• WHAT YOU SHOULD DO
Convert the records, from the first line through the line holding "Header WCS: none" inclusive, into a JSON list of strings, one string per line, with blank lines omitted.

• SUPPLIED RECORDS
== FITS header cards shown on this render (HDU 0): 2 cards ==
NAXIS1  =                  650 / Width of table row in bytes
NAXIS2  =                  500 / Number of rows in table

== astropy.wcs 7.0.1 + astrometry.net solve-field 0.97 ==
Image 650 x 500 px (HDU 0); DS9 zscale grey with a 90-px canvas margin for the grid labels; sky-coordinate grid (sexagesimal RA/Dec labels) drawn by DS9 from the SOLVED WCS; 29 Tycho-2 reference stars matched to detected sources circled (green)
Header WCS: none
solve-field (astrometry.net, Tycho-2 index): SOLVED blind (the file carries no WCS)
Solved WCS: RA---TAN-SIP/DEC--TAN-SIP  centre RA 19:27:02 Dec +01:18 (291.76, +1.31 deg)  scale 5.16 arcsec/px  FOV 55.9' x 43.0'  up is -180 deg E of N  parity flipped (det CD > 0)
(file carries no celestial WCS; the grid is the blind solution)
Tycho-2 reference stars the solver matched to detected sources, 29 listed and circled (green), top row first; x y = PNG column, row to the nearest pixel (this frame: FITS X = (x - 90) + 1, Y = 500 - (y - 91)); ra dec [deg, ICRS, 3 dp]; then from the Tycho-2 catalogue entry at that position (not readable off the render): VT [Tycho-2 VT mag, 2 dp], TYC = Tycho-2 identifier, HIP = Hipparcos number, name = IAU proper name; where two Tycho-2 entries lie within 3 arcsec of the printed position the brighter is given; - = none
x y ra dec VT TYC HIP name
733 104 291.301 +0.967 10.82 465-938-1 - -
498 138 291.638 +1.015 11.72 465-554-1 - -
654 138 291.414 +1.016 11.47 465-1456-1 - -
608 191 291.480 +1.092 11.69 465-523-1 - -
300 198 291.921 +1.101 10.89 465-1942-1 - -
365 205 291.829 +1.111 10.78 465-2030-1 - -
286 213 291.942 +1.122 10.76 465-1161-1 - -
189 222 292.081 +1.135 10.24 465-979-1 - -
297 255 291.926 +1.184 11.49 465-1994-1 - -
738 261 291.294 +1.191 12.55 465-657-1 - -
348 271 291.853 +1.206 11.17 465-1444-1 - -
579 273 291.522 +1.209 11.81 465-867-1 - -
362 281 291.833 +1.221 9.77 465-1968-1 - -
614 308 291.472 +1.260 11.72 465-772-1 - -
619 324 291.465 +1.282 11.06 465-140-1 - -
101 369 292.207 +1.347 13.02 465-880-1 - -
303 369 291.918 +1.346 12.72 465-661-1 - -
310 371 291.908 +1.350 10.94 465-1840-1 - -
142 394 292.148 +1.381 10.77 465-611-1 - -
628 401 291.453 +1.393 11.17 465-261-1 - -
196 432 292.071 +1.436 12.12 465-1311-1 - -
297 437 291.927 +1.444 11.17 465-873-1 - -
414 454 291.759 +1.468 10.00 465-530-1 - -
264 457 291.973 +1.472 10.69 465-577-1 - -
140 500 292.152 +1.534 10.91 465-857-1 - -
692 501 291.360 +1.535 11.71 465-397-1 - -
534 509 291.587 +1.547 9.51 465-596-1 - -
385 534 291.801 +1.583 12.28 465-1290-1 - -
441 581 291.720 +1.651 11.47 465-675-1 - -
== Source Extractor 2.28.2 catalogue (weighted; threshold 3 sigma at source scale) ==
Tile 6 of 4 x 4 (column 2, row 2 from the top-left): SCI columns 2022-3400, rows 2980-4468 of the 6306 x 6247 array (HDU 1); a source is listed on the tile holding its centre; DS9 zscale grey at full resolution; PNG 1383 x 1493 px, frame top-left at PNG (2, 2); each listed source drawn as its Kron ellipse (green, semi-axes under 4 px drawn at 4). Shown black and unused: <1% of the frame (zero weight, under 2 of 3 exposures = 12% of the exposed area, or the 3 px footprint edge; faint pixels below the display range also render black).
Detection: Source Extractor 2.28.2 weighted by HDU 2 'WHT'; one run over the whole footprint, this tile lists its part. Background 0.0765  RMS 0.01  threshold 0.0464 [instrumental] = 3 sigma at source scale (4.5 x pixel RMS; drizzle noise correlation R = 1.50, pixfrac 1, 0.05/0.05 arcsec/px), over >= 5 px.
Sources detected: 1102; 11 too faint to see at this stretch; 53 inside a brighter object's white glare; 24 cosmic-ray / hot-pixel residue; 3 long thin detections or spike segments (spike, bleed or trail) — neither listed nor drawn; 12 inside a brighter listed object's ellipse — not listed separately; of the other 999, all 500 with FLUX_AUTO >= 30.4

• REPLY TO THE TASK
[
  "== FITS header cards shown on this render (HDU 0): 2 cards ==",
  "NAXIS1  =                  650 / Width of table row in bytes",
  "NAXIS2  =                  500 / Number of rows in table",
  "== astropy.wcs 7.0.1 + astrometry.net solve-field 0.97 ==",
  "Image 650 x 500 px (HDU 0); DS9 zscale grey with a 90-px canvas margin for the grid labels; sky-coordinate grid (sexagesimal RA/Dec labels) drawn by DS9 from the SOLVED WCS; 29 Tycho-2 reference stars matched to detected sources circled (green)",
  "Header WCS: none"
]